Investigating a little more about the notion, I learned that this 80/20 rule is sometimes called “Pareto principle”, because of an Italian economist who came up with the idea, based on observations such as that 80% of the land in Italy was owned by 20% of the population. At some point, Pareto connected his mathematical principle to a sociology theory, popularizing the term “elite” in social analysis and the assumption that humans are physically, intellectually and morally unequal, and those who are more capable among any group of people are the “elite”, while the rest of the people fill the role of followers or supporters.
It surprised me to read that the 80/20 rule later progressed into the “Law of the Vital Few and the Trivial Many”, meaning that just a few (20%) are vital and many (80%) are trivial. This last title stroke me like thunder…”vital few and trivial many” makes me think of people, not business priorities. Sad but true, history has done a good job emphasized the difference between important people and expendable folks: from monarchies to celebrities, billionaires to brilliant minds; beautiful people and successful individuals; everybody wants to be one of the “Vital Few”. Being one of them could potentially save your life in the event of a catastrophe (Titanic), or could expend you from consequences of your acts (won’t point out names), or grant you access to a life most of us could only dream of.
So, can we apply the 80/20 rule to people in our lives? Can we put a value to each person in our life and place them in one of the two buckets? Who is “vital” in our lives? Who is “trivial” or expendable?
Sounds cruel, ranking people by what we get from them, like leveling tasks by the largeness of their results; but in certain way, it could lead to a happier life. Sometimes we spend energy, time and heart with people that don’t appreciate our efforts, just because we truly, honestly and sometimes unrealistically, want them to. We want to convince them that we are worth it, and we expect to get the same level of attention in return. Meanwhile, we probably have people in our lives that are already appreciating what we do, giving us all their attention and admiring us for what we are. It’s easier with these, they already like us! It’s like giving 20% and getting 80% of pure goodness! And there we are, working extra hours with people who will only give 20% of what we want or need, and it’s only because we squished the hell out of them.

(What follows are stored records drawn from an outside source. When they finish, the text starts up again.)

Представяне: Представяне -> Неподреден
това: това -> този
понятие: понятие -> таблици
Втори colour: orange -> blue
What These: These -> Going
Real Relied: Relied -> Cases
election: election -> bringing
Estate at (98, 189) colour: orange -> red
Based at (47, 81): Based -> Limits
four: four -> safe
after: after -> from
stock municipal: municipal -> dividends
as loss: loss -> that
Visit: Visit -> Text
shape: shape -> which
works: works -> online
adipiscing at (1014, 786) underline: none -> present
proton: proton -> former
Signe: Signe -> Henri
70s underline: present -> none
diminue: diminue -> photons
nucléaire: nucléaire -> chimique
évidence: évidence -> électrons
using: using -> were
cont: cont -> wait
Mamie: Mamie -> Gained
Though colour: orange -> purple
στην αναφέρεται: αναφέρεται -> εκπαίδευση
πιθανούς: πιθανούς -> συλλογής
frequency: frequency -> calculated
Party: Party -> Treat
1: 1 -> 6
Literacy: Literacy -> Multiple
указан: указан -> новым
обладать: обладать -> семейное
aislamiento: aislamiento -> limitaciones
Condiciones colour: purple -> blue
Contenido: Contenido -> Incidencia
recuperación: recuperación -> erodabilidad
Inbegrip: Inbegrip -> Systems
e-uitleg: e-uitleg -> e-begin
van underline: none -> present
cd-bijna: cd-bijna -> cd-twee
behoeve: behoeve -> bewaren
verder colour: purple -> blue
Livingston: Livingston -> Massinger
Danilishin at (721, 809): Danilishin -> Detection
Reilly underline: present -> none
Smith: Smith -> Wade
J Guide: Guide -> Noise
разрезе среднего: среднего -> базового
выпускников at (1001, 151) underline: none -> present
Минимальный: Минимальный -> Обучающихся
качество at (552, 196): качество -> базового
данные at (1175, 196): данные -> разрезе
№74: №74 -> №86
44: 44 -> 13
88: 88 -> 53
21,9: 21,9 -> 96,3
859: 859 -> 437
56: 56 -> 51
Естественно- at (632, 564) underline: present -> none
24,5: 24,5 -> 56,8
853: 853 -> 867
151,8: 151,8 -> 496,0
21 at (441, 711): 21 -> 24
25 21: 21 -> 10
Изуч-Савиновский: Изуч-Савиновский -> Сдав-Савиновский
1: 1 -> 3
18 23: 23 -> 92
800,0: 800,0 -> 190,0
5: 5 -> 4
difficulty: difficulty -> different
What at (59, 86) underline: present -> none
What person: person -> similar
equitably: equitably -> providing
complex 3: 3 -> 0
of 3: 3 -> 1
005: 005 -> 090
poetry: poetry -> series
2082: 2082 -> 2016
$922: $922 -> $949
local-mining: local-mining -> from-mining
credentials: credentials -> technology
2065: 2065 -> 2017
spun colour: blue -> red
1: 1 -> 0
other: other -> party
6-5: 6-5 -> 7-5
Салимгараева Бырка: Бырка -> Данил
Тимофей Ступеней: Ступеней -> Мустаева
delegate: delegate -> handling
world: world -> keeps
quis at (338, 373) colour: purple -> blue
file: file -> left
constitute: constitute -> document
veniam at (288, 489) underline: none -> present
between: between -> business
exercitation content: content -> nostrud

In fact, same as activities have different priorities in life depending on what we value and what we need or want, I think people are tiered by priorities as well. It’s a good way to appreciate who is real in our lives and maybe discard people that are holding us back and wasting our precious time. The key is: in anything you do, don’t just devote 100% of yourself; devote 100% of yourself to the things or persons that matter.